Task description: Turn the text lines from all the records below into a Markdown table with the columns Row and Line. Skip any blank lines and leave the pictures out of the answer.

Listed entries:
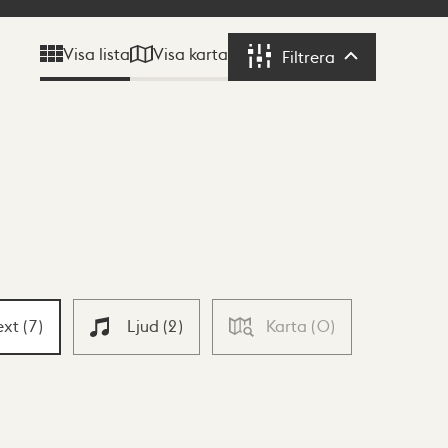
Visa karta
Visa lista
Filtrera
Filtrera
ext
(
7
)
Ljud
(
2
)
Karta
(
0
)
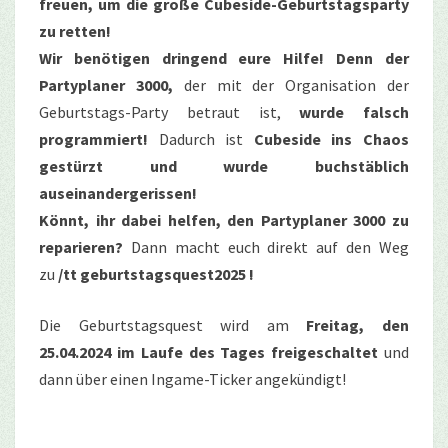
freuen, um
die große Cubeside-Geburtstagsparty
zu retten!
Wir benötigen dringend eure Hilfe! Denn der
Partyplaner 3000,
der mit der Organisation der
Geburtstags-Party betraut ist,
wurde falsch
programmiert!
Dadurch ist
Cubeside ins Chaos
gestürzt und wurde buchstäblich
auseinandergerissen!
Könnt, ihr dabei helfen, den Partyplaner 3000 zu
reparieren?
Dann macht euch direkt auf den Weg
zu
/tt geburtstagsquest2025 !
Die Geburtstagsquest wird am
Freitag, den
25.04.2024 im Laufe des Tages freigeschaltet
und
dann über einen Ingame-Ticker angekündigt!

Answer section:
| Row | Line |
|---|---|
| 1 | Visa karta |
| 2 | Visa lista |
| 3 | Filtrera |
| 4 | Filtrera |
| 5 | ext |
| 6 | ( |
| 7 | 7 |
| 8 | ) |
| 9 | Ljud |
| 10 | ( |
| 11 | 2 |
| 12 | ) |
| 13 | Karta |
| 14 | ( |
| 15 | 0 |
| 16 | ) |
| 17 | freuen, um |
| 18 | die große Cubeside-Geburtstagsparty |
| 19 | zu retten! |
| 20 | Wir benötigen dringend eure Hilfe! Denn der |
| 21 | Partyplaner 3000, |
| 22 | der mit der Organisation der |
| 23 | Geburtstags-Party betraut ist, |
| 24 | wurde falsch |
| 25 | programmiert! |
| 26 | Dadurch ist |
| 27 | Cubeside ins Chaos |
| 28 | gestürzt und wurde buchstäblich |
| 29 | auseinandergerissen! |
| 30 | Könnt, ihr dabei helfen, den Partyplaner 3000 zu |
| 31 | reparieren? |
| 32 | Dann macht euch direkt auf den Weg |
| 33 | zu |
| 34 | /tt geburtstagsquest2025 ! |
| 35 | Die Geburtstagsquest wird am |
| 36 | Freitag, den |
| 37 | 25.04.2024 im Laufe des Tages freigeschaltet |
| 38 | und |
| 39 | dann über einen Ingame-Ticker angekündigt! |